Iron Fish

kyrier
4 min readMar 16, 2022

--

Introduction

Iron Fish is a decentralized, proof-of-work (PoW) based, censorship-resistant, and publicly accessible blockchain project. It is designed to support strong privacy guarantees on every transaction. Similarly to how the invention of the SSL/TLS layer in the ’90s paved the way to e-commerce and benefited countless industries, we believe that privacy is a fundamental requirement to protect the user and expand the use of cryptocurrency.

We have designed Iron Fish to be a new cryptocurrency from the ground up to enable easy-to-use, fully-private payments by closely following the Sapling protocol. Every account is equipped with a view key to grant its holder read-only permission for the details of that account.

With this protocol, we are challenging previous patterns of full node usability. The Iron Fish networking layer supports WebRTC with WebSockets, making it trivial for all users to make a true P2P connection with no other setup requirements. Our first Iron Fish implementation is built such that it can be extended to run a full node directly in the browser in future iterations. And our focus is to lower the barrier to entry so that any person with a computer feels comfortable enough to run a full node.

Privacy is controversial, but it shouldn’t be. In fact, privacy leads to innovation — social evolution through changing laws, and the freedom to simply be you. Take doors on houses or passwords for bank accounts, both of which are precautions most people take even though they might say they have nothing to hide.

At Iron Fish, we are building something we’re truly proud of: a cryptocurrency that does not compromise on privacy or accessibility. Digital cash that embodies using privacy for good. We are all moving towards becoming fully digital global citizens where our every activity and purchase is carefully logged, analyzed and sold. In this world, privacy is more important than ever and has growing demand worldwide.

Popular cryptocurrencies like Bitcoin, Ethereum, and others are the least private way of transacting — their protocols fundamentally work on complete transparency to verify transactions. Though other privacy coins exist, they all either lack the privacy guarantees they’ve promised or are so hard to use they barely have any real usage (and oftentimes both).

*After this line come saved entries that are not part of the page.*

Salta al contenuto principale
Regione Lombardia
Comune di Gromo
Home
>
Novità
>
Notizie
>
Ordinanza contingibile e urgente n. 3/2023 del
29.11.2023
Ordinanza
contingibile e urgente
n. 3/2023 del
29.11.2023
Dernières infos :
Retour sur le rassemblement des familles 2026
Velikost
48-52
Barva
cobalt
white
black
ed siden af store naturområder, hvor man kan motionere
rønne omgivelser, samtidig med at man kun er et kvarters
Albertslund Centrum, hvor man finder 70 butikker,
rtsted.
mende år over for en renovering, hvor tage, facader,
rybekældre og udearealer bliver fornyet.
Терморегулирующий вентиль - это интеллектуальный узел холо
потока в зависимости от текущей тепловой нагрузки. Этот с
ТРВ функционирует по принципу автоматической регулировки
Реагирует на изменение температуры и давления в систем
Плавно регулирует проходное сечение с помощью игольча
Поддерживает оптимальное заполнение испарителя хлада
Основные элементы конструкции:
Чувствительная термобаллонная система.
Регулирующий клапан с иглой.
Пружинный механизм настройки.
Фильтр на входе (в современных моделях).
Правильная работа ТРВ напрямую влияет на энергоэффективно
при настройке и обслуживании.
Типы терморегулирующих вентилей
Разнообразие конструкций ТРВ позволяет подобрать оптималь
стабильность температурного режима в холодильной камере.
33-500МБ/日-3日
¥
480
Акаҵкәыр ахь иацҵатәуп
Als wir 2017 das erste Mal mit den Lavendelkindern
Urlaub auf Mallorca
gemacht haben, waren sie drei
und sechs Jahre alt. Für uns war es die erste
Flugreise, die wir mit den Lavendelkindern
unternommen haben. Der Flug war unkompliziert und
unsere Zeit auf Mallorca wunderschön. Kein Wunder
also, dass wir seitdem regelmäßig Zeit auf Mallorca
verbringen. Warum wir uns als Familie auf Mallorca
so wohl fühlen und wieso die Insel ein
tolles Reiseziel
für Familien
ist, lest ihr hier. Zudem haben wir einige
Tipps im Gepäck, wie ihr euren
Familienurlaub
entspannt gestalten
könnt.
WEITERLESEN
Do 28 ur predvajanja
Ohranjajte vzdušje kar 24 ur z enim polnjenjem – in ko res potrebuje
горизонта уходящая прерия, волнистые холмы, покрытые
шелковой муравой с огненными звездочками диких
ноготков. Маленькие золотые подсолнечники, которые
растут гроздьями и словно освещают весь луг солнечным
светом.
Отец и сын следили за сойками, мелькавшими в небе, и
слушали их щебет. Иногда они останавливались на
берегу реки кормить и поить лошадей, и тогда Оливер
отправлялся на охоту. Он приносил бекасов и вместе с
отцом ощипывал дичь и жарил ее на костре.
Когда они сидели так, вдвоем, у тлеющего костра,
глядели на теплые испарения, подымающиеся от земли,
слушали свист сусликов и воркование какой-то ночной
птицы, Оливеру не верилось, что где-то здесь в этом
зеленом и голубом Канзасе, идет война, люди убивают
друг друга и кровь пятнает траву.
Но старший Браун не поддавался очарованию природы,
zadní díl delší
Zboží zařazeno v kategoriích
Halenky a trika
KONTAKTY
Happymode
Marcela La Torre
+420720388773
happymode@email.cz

There is huge untapped potential here — but only if users feel truly protected by their cryptocurrency, and are able to access it. Just like the introduction of SSL/TLS in the ’90s opened up the floodgates to e-commerce (the predecessors of HTTPS), we believe that an accessible privacy coin will lead to a new class of industries of borderless products and companies.

In this paper, we cover how Iron Fish works, and why we’ve built it this way. While we endeavor to explain things as much as possible and go over all relevant terminology, some parts will require a basic understanding of elliptic curve cryptography.

All blockchains, regardless of their feature sets, have six main ingredients: the networking layer, storage layer, mining (or mechanism of block creation), account creation, transaction creation, and consensus (the rules for accepting new blocks). We go over each of these ingredients, as follows:

  • Networking This section goes over the basic networking stack, startup sequence, message types, and gossip protocol implementation.
  • Storage The Storage section familiarizes the reader with the main data structures and models for Iron Fish, as well our first implementation of how the storage layer is accessible in both the CLI and browser full node implementation.
  • Mining The Mining section describes how new blocks are constructed containing the necessary randomness for proof of work (PoW), as well the miners reward calculation.
  • Account Creation The Accounts Creation section describes how Iron Fish accounts are created following the Sapling protocol and breaks down the uses of all the necessary key components for an account.
  • Transaction Creation Iron Fish transactions also closely follow the Sapling protocol, and this section goes over exactly where and how zero-knowledge proofs are applied, how transaction fees are included, and how to balance and validate any existing transaction.
  • Verification and Consensus Finally, the last section ties everything together by outlining the rules for how new blocks containing user transactions are accepted.